▶ Task directions
Lines that include the string "none" are the ones to copy from the entries below.

▶ Stored data
□ □ □ □ □ □ □
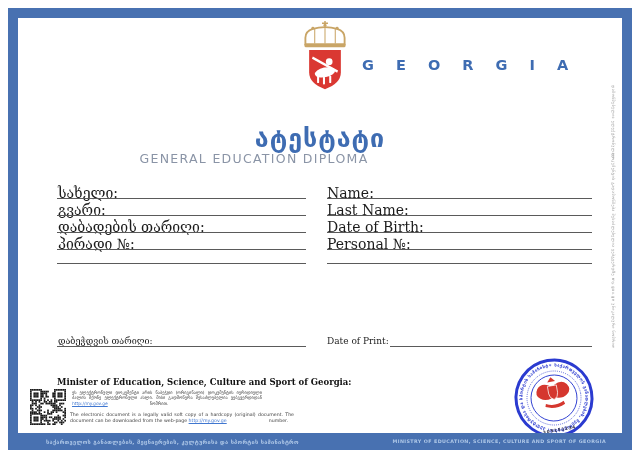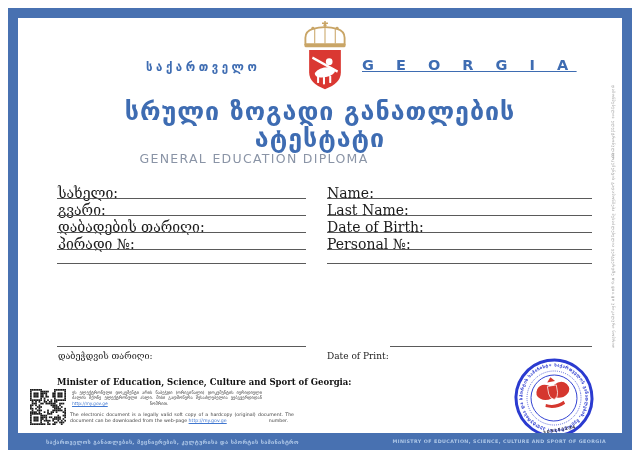--- a/index.html
+++ b/index.html
@@ -7,21 +7,21 @@
   body { font-family:"DejaVu Sans", sans-serif; }
   .page { position:relative; width:640px; height:453px; background:#ffffff; overflow:hidden; }
 
   
   .frame { position:absolute; left:8px; top:8px; right:8px; bottom:20px;
            border:10px solid #4871B1; border-bottom:none; }
 
   
   .country { position:absolute; color:#3E6CB2; font-weight:bold; white-space:nowrap; }
   .country.ka { left:146px; top:60px; font-size:11.5px; letter-spacing:3.5px; }
-  .country.en { left:362px; top:57px; font-size:14.5px; letter-spacing:8.5px;text-decoration:underline; }
+  .country.en { left:362px; top:57px; font-size:14.5px; letter-spacing:8.5px; }
   .emblem { position:absolute; left:297px; top:20px; width:56px; height:73px; }
 
   .title { position:absolute; left:0; width:640px; text-align:center; color:#3E6CB2;
            font-weight:bold; font-size:25px; letter-spacing:1px; }
   .t1 { top:97px; }
   .t2 { top:124px; }
   .subtitle { position:absolute; left:0; width:508px; text-align:center; top:151px;
               color:#8A94A6; font-size:12.5px; letter-spacing:1.3px; font-weight:500; }
 
   
@@ -30,21 +30,21 @@
   .col-ka { left:58px; }
   .col-en { left:327px; }
   .row0 { top:185px; } .row1 { top:202px;text-align:center; } .row2 { top:219px; } .row3 { top:236px; }
   .f-line { position:absolute; height:1px; background:#5a5a5a; }
   .line-ka { left:57px; width:249px; }
   .line-en { left:327px; width:265px; }
   .lrow0 { top:198px; } .lrow1 { top:215px; } .lrow2 { top:232px; } .lrow3 { top:249px; }
   .lrow4 { top:263px; }
 
   
-  .dp-label { position:absolute; top:351px; font-family:"DejaVu Serif","DejaVu Sans",serif;
+  .dp-label { position:absolute; top:336px; font-family:"DejaVu Serif","DejaVu Sans",serif;
               font-size:9px; color:#1c1c1c; white-space:nowrap; }
   .dp-line-ka { position:absolute; top:346px; left:57px; width:249px; height:1px; background:#5a5a5a; }
   .dp-line-en { position:absolute; top:346px; left:390px; width:202px; height:1px; background:#5a5a5a; }
 
   
   .minister { position:absolute; left:57px; font-family:"DejaVu Serif","DejaVu Sans",serif;
               font-weight:bold; color:#111; }
   .minister.ka { top:352px; width:268px; font-size:8.5px; line-height:10.5px; }
   .minister.en { top:377px; font-size:8.5px; white-space:nowrap; }
 
@@ -79,21 +79,20 @@
   .edge.top { top:85px; }
   .edge.bottom { top:153px; }
 </style>
 </head>
 <body>
 
 <div class="page">
 
   <div class="frame"></div>
 
-  <div class="country ka">საქართველო</div>
 
   <svg class="emblem" viewBox="0 0 60 78">
     <g>
       <path d="M30 1 v6 M26.8 3.4 h6.4" stroke="#C9A566" stroke-width="1.6" fill="none"></path>
       <path d="M9 26 V19 Q9 12 17 9.5 Q23 7.5 30 7.5 Q37 7.5 43 9.5 Q51 12 51 19 V26 Z" fill="#fff" stroke="#C9A566" stroke-width="2"></path>
       <path d="M19 9.5 V25 M30 7.5 V25 M41 9.5 V25" stroke="#C9A566" stroke-width="1.1" fill="none"></path>
       <rect x="8" y="25" width="44" height="4" rx="1.2" fill="#C9A566"></rect>
       <circle cx="17" cy="8.6" r="1.6" fill="#C9A566"></circle>
       <circle cx="30" cy="5.6" r="1.6" fill="#C9A566"></circle>
       <circle cx="43" cy="8.6" r="1.6" fill="#C9A566"></circle>
@@ -106,21 +105,20 @@
         <circle cx="34.5" cy="44.5" r="3.6"></circle>
         <rect x="21.5" y="59" width="2.2" height="8.5" rx="1"></rect>
         <rect x="27.8" y="60.5" width="2.2" height="8.5" rx="1"></rect>
         <rect x="34.5" y="59.5" width="2.2" height="8" rx="1"></rect>
       </g>
     </g>
   </svg>
 
   <div class="country en">G E O R G I A</div>
 
-  <div class="title t1">სრული ზოგადი განათლების</div>
   <div class="title t2">ატესტატი</div>
   <div class="subtitle">GENERAL EDUCATION DIPLOMA</div>
 
   <div class="f-label col-ka row0">სახელი:</div>
   <div class="f-label col-ka row1">გვარი:</div>
   <div class="f-label col-ka row2">დაბადების თარიღი:</div>
   <div class="f-label col-ka row3">პირადი №:</div>
 
   <div class="f-label col-en row0">Name:</div>
   <div class="f-label col-en row1">Last Name:</div>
□ □ □ □ □ □ □
▶ Completed exercise
            border:10px solid #4871B1; border-bottom:none; }
       <path d="M30 1 v6 M26.8 3.4 h6.4" stroke="#C9A566" stroke-width="1.6" fill="none"></path>
       <path d="M19 9.5 V25 M30 7.5 V25 M41 9.5 V25" stroke="#C9A566" stroke-width="1.1" fill="none"></path>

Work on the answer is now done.